Pre-draft measurables
| Height | Weight | Arm length | Hand span | Wingspan |
| 5 ft 11+7⁄8 in (1.83 m) | 193 lb (88 kg) | 31 in (0.79 m) | 8+1⁄4 in (0.21 m) | 6 ft 2 in (1.88 m) |
All values from Pro Day

==Career statistics==

Legend
| Bold | Career high |

=== Regular season ===

| Year | Team | GP | Punting |  |  |  |  |  |  |  |
| Punts | Yds | Lng | Avg | RetY | Net Avg | Blk | Ins20 |
| 2017 | IND | 16 | 84 | 3,764 | 61 | 44.8 | 80 | 42.6 | 1 | 28 |
| 2018 | IND | 16 | 57 | 2,629 | 63 | 46.1 | 93 | 42.7 | 0 | 24 |
| 2019 | IND | 16 | 59 | 2,619 | 60 | 44.4 | 166 | 41.2 | 0 | 22 |
| 2020 | IND | 14 | 42 | 1,940 | 60 | 46.2 | 141 | 40.0 | 1 | 18 |
| 2021 | IND | 17 | 59 | 2,627 | 79 | 44.5 | 267 | 39.7 | 0 | 24 |
| 2022 | IND | 0 | Did not play due to injury |  |  |  |  |  |  |  |  |  |  |  |  |  |  |  |
| 2023 | IND | 17 | 68 | 3,281 | 69 | 48.3 | 360 | 43.0 | 0 | 21 |
| 2024 | IND | 17 | 68 | 3,382 | 65 | 49.7 | 406 | 42.6 | 0 | 27 |
| 2025 | IND | 17 | 44 | 2,146 | 59 | 48.8 | 120 | 44.7 | 0 | 22 |
| Career |  | 130 | 481 | 22,388 | 79 | 46.5 | 1,633 | 42.1 | 2 | 186 |

=== Postseason ===

| Year | Team | GP | Punting |  |  |  |  |  |
| Punts | Yds | Lng | Avg | Blk | Ins20 |
| 2018 | IND | 2 | 11 | 486 | 57 | 44.2 | 0 | 0 |
| 2020 | IND | 1 | 2 | 73 | 37 | 36.5 | 0 | 0 |
| Career |  | 3 | 13 | 559 | 57 | 49.6 | 0 | 0 |

=== Colts franchise records ===
- Longest punt in a game: 79 yards (Week 7, 2021, vs.
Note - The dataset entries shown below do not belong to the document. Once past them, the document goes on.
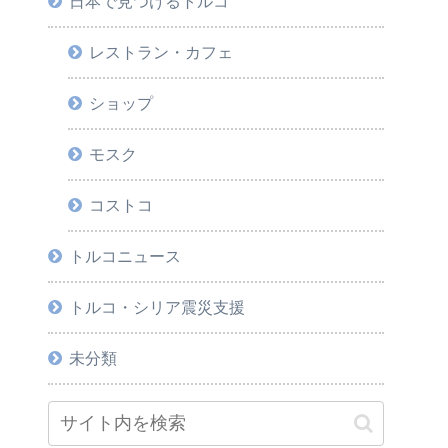
日本で見つけるトルコ
レストラン・カフェ
ショップ
モスク
コストコ
トルコニュース
トルコ・シリア震災支援
未分類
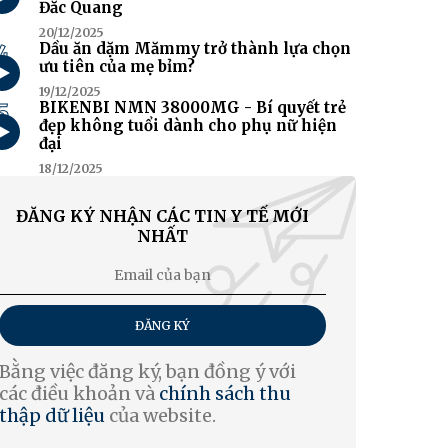
Đắc Quang
20/12/2025
4
Dầu ăn dặm Mămmy trở thành lựa chọn
ưu tiên của mẹ bỉm?
19/12/2025
5
BIKENBI NMN 38000MG - Bí quyết trẻ
đẹp không tuổi dành cho phụ nữ hiện
đại
18/12/2025
ĐĂNG KÝ NHẬN CÁC TIN Y TẾ MỚI
NHẤT
ĐĂNG KÝ
Bằng việc đăng ký, bạn đồng ý với
các điều khoản và
chính sách thu
thập dữ liệu
của website.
San Francisco 49ers)

==Personal life==
Sanchez grew up playing soccer before joining his high school's football team. He’s of Mexican descent.

Rigoberto met his wife, Cynthia, when they attended junior college together. She grew up in the nearby community of Corning, CA. After receiving blessings from her family, Sanchez proposed to Cynthia at the Circle of Lights at Monument Circle in downtown Indianapolis on December 26, 2017. They got married the following spring.

On November 30, 2020, it was announced Sanchez would undergo surgery the next day to have a cancerous tumor removed. The surgery was reported as successful and he returned to practice two weeks later.